• [DATASET SECTION]
------------------------------------------------------------------------

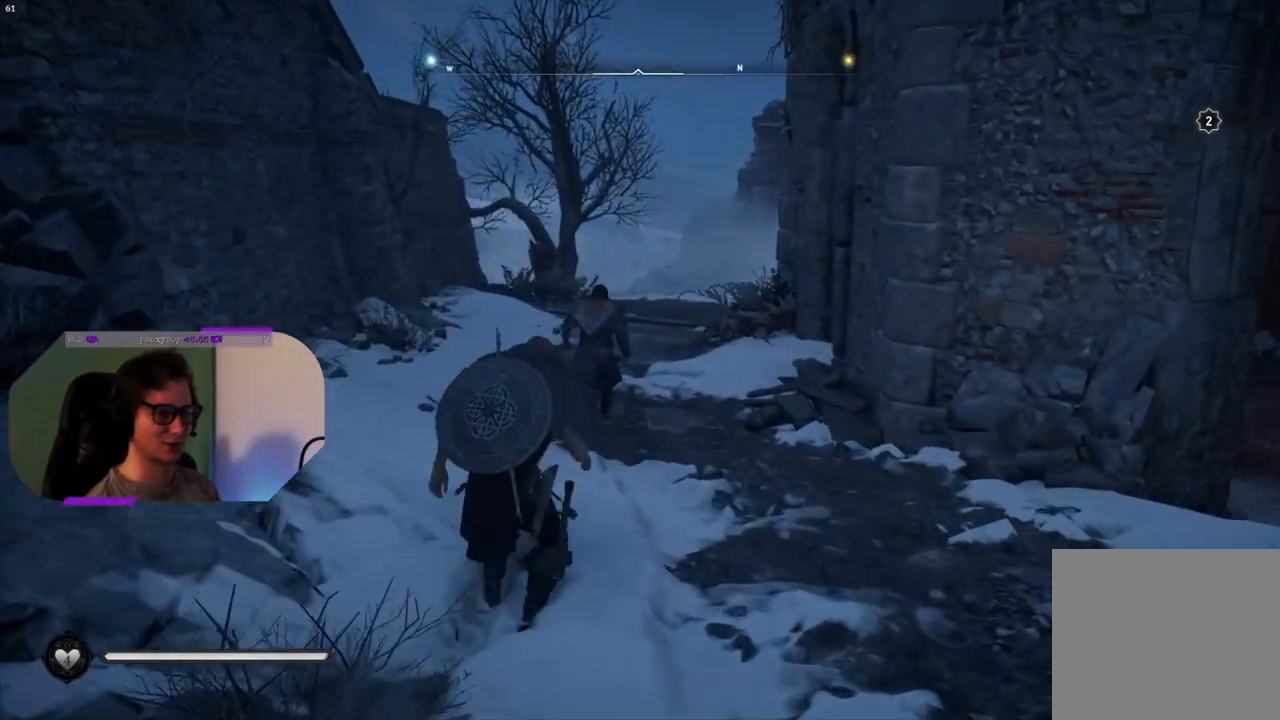
{"buttons": [], "left_stick": "center", "right_stick": "center", "events": []}
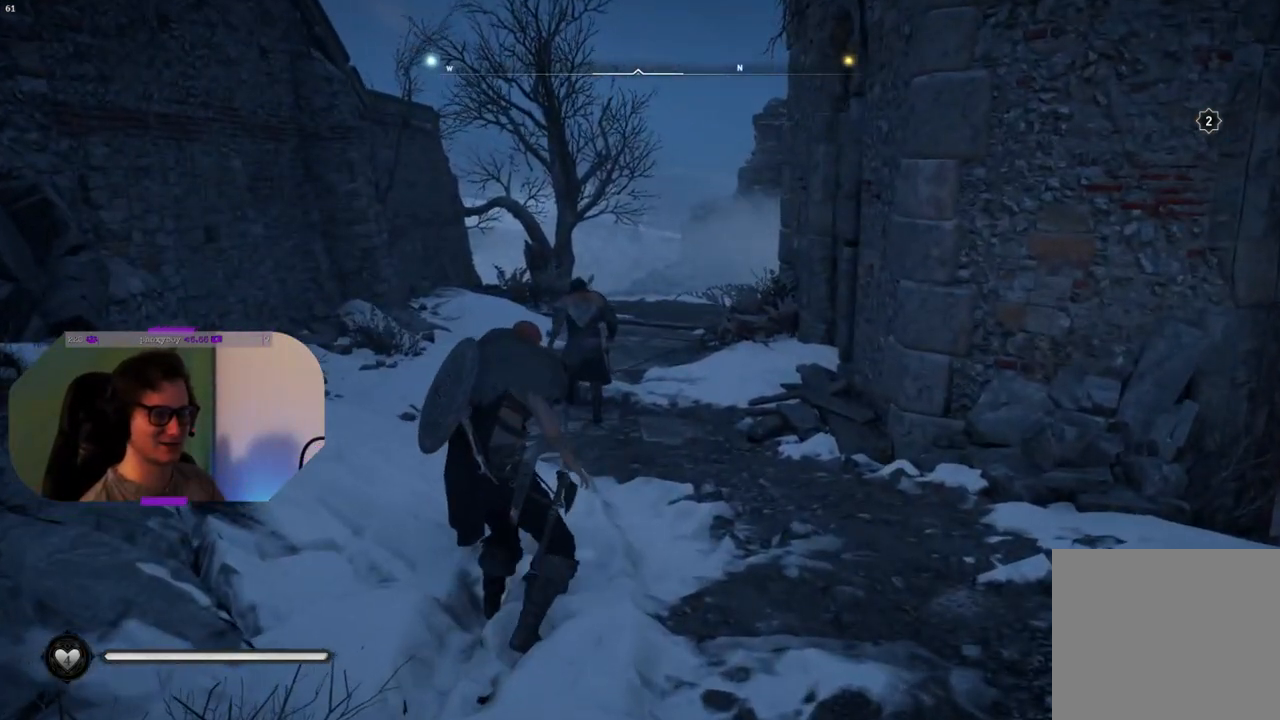
{"buttons": [], "left_stick": "center", "right_stick": "center", "events": []}
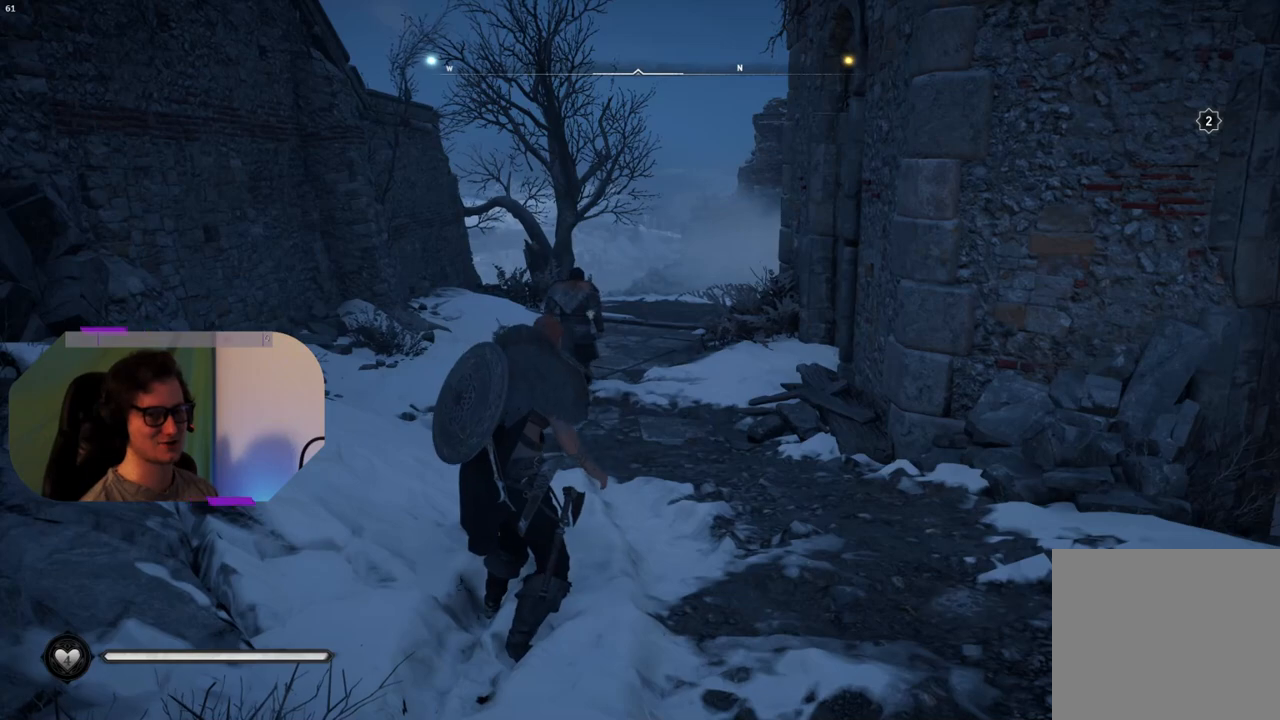
{"buttons": ["START"], "left_stick": "center", "right_stick": "center", "events": [[383, "START", "down"]]}
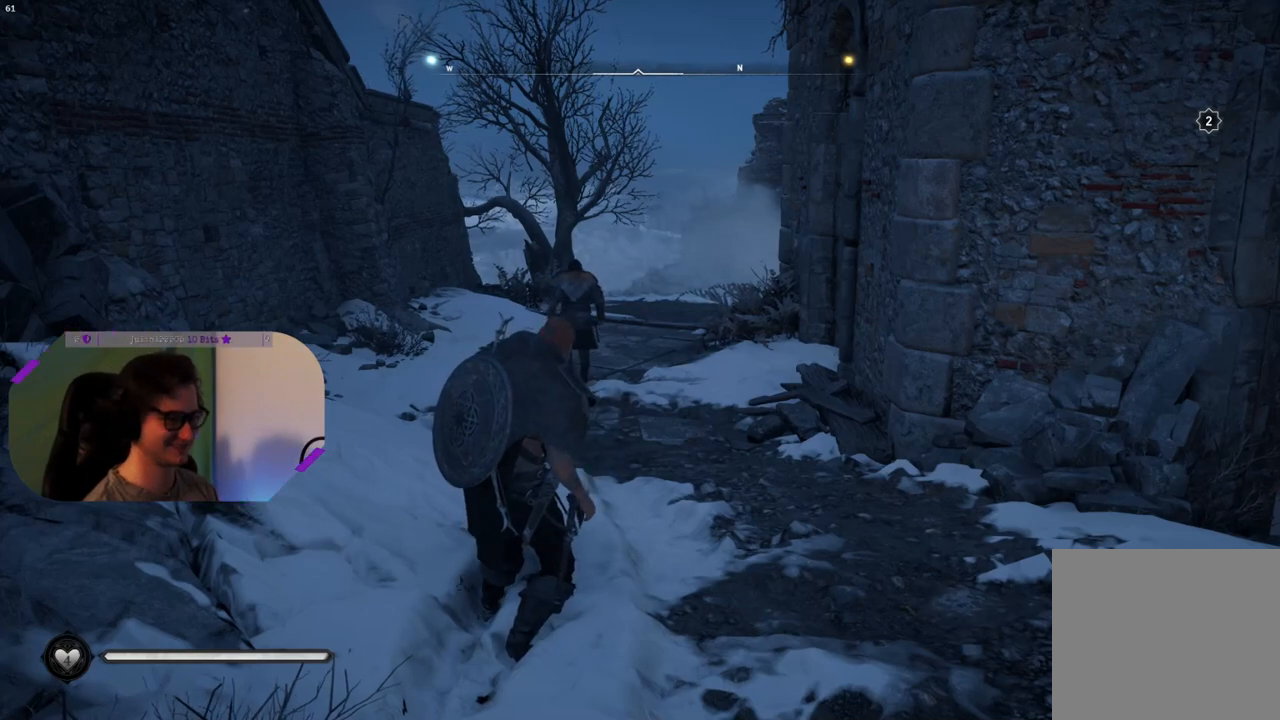
{"buttons": [], "left_stick": "center", "right_stick": "center", "events": [[33, "START", "up"]]}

------------------------------------------------------------------------

• [ASSIGNED TASK]
With pictures excluded, the material is to be written out exactly as given.

• [ANSWER SPACE]
{"buttons": [], "left_stick": "center", "right_stick": "center", "events": []}
{"buttons": [], "left_stick": "center", "right_stick": "center", "events": []}
{"buttons": ["START"], "left_stick": "center", "right_stick": "center", "events": [[383, "START", "down"]]}
{"buttons": [], "left_stick": "center", "right_stick": "center", "events": [[33, "START", "up"]]}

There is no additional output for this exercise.